_CONSEGNA_:
Rispondi a queste domande sul brano dedicato agli elettrocatalizzatori organici:
(a) Quale reazione dell'elettrolisi dell'acqua produce ossigeno?
(b) Quali ossidi vengono citati come esempio di catalizzatori a base di metalli?
(c) Quali controindicazioni di questi materiali vengono indicate?

Elettrocatalizzatori Organici: La Post-Ossidazione Rivoluziona la Produzione di Ossigeno dall’Acqua!
Amici scienziati e curiosi di innovazione, quante volte abbiamo sognato un futuro energetico pulito e sostenibile? Beh, uno dei tasselli fondamentali di questo puzzle è la capacità di “rompere” le molecole d’acqua (H₂O) per produrre idrogeno (H₂), il carburante del futuro, e ossigeno (O₂). Questo processo, noto come elettrolisi dell’acqua, si basa su due reazioni: una che produce idrogeno e l’altra, la reazione di evoluzione dell’ossigeno (OER), che produce, appunto, ossigeno. Ed è proprio quest’ultima a darci qualche grattacapo!
Il Problema dell’OER e i Catalizzatori Metallici
Vedete, la OER è un po’ il tallone d’Achille dell’elettrolisi. È una reazione complessa, che coinvolge il trasferimento di più elettroni ed è intrinsecamente lenta. Per velocizzarla, abbiamo bisogno di “aiutini”, i cosiddetti elettrocatalizzatori. Finora, i campioni indiscussi in questo campo sono stati i materiali a base di metalli, grazie alla loro ricchezza di elettroni “d” che facilitano le danze chimiche. Pensate a ossidi di iridio o rutenio: performanti, sì, ma con qualche controindicazione. Sono spesso costosi, rari e non sempre amici dell’ambiente a lungo termine.

_MATERIALE FORNITO_:

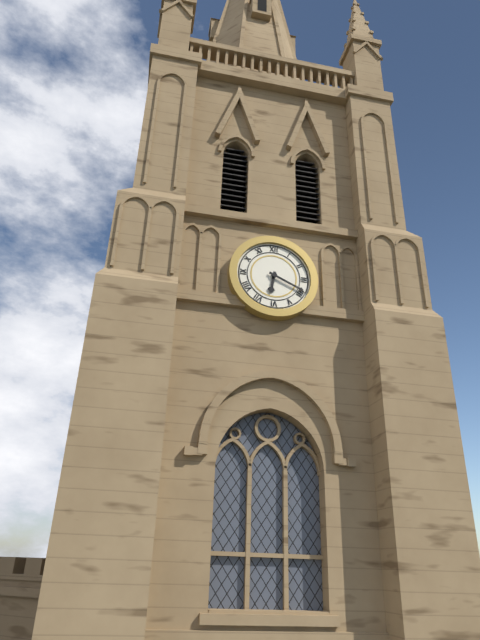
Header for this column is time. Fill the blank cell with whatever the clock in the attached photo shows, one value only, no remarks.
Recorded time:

_SOLUZIONE COMPLETA_:
(a) La reazione di evoluzione dell'ossigeno (OER).
(b) Gli ossidi di iridio o rutenio.
(c) Sono spesso costosi, rari e non sempre amici dell'ambiente a lungo termine.